How to solve America’s middle-class indebtedness problem

Published 7:00 am Thursday, May 14, 2015

Of all the burdens weighing on the American middle class, one has grown immensely in recent years: debt. Absent reform, it presents one of the gravest threats to the prosperity of the typical family.

For much of the past century, easier access to credit benefited most Americans. It helped them buy what many see as the necessities of a middle-class life — a home, a car, an education. Those assets, in turn, gave them the stability and earning power they needed to build wealth. Regular mortgage payments acted as a form of saving, making home ownership almost synonymous with financial security.

More recently, though, borrowing has taken on a very different character. During the housing boom of the early 2000s, it became a way to bet on house prices, or to turn home equity into the spending money needed to compensate for stagnant incomes. After the housing bust, the excesses shifted into other areas, such as auto loans designed to end in repossession, and student loans that leave graduates too indebted to move out of their parents’ home.

As of 2013, the average debt of middle-class families — those that fall within the middle three-fifths of the population by earnings — amounted to an estimated 122 percent of annual income, according to the Federal Reserve. That’s down a bit from before the 2008 crisis, but still nearly double the level of 1989.

It’s hard to say exactly how much debt is too much, but research and the lasting repercussions of the subprime mortgage crisis suggest the U.S. is pushing the limit. When consumers — and the financial institutions that provide them with credit — borrow too much against their assets, a market slump can easily leave them owing more than they own. The consequence is banking crises and long, slow recoveries as people try to rebuild their wealth instead of spending. This financial fragility undermines the long-term growth in jobs and incomes that’s needed to support a prosperous middle class.

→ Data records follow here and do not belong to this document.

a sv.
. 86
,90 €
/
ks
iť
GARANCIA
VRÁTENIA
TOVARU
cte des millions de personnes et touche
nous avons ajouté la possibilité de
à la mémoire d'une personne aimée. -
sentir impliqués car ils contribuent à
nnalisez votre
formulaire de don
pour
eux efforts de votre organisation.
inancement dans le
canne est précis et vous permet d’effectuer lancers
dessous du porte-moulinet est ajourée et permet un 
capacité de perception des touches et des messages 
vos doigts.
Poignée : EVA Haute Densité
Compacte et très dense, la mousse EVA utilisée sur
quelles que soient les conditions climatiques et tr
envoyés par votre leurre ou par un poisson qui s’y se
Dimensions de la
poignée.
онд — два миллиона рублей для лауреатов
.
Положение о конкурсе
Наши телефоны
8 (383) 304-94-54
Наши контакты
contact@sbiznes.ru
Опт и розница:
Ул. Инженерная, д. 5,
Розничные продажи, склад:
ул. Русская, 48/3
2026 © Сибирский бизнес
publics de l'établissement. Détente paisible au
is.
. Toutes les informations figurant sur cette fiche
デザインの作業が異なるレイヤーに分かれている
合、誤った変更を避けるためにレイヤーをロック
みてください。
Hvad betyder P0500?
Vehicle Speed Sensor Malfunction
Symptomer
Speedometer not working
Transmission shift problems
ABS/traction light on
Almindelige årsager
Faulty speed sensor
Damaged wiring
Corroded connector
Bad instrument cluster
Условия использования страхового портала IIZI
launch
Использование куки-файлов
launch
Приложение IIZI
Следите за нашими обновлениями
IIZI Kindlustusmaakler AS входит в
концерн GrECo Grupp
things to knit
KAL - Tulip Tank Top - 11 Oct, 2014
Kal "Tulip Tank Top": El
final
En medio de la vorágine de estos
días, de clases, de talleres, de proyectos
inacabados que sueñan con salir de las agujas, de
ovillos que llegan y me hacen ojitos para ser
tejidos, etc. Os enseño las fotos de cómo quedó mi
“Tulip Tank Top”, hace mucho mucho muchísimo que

What to do? First, stop subsidizing debt. Believe it or not, the government actually encourages excessive borrowing at taxpayer expense. The income-tax deduction for interest paid on mortgage debt, for example, costs an estimated$75 billion a year. The so-called too-big-to-fail subsidy — the break on borrowing costs that the largest banks enjoy because creditors assume the government will bail them out — costs tens of billions more. Reducing such handouts will be politically difficult, but must be done to improve incentives and make the financial system more resilient.

Second, consider changing the way loans are made. There’s such a thing as predatory lending, and regulators should try harder to curb it. Rules requiring lenders to consider borrowers’ ability to pay should be extended beyond mortgages — to auto loans, for example.

The government could also use its role in the mortgage and student loan markets to promote new types of debt contracts. If, for example, the principal value of mortgages were adjusted downward as house prices fell, borrowers would be better equipped to ride out crises. Shared-equity loans can take different forms; all of them make mortgage borrowing safer and are worth encouraging. Similarly, payments on student loans could be tied to income — an innovation that countries including Britain and Australia have already introduced.

America’s debt troubles make it clear that the U.S. financial system could better serve the vast majority of families. There’s plenty that can be done to make sure it does.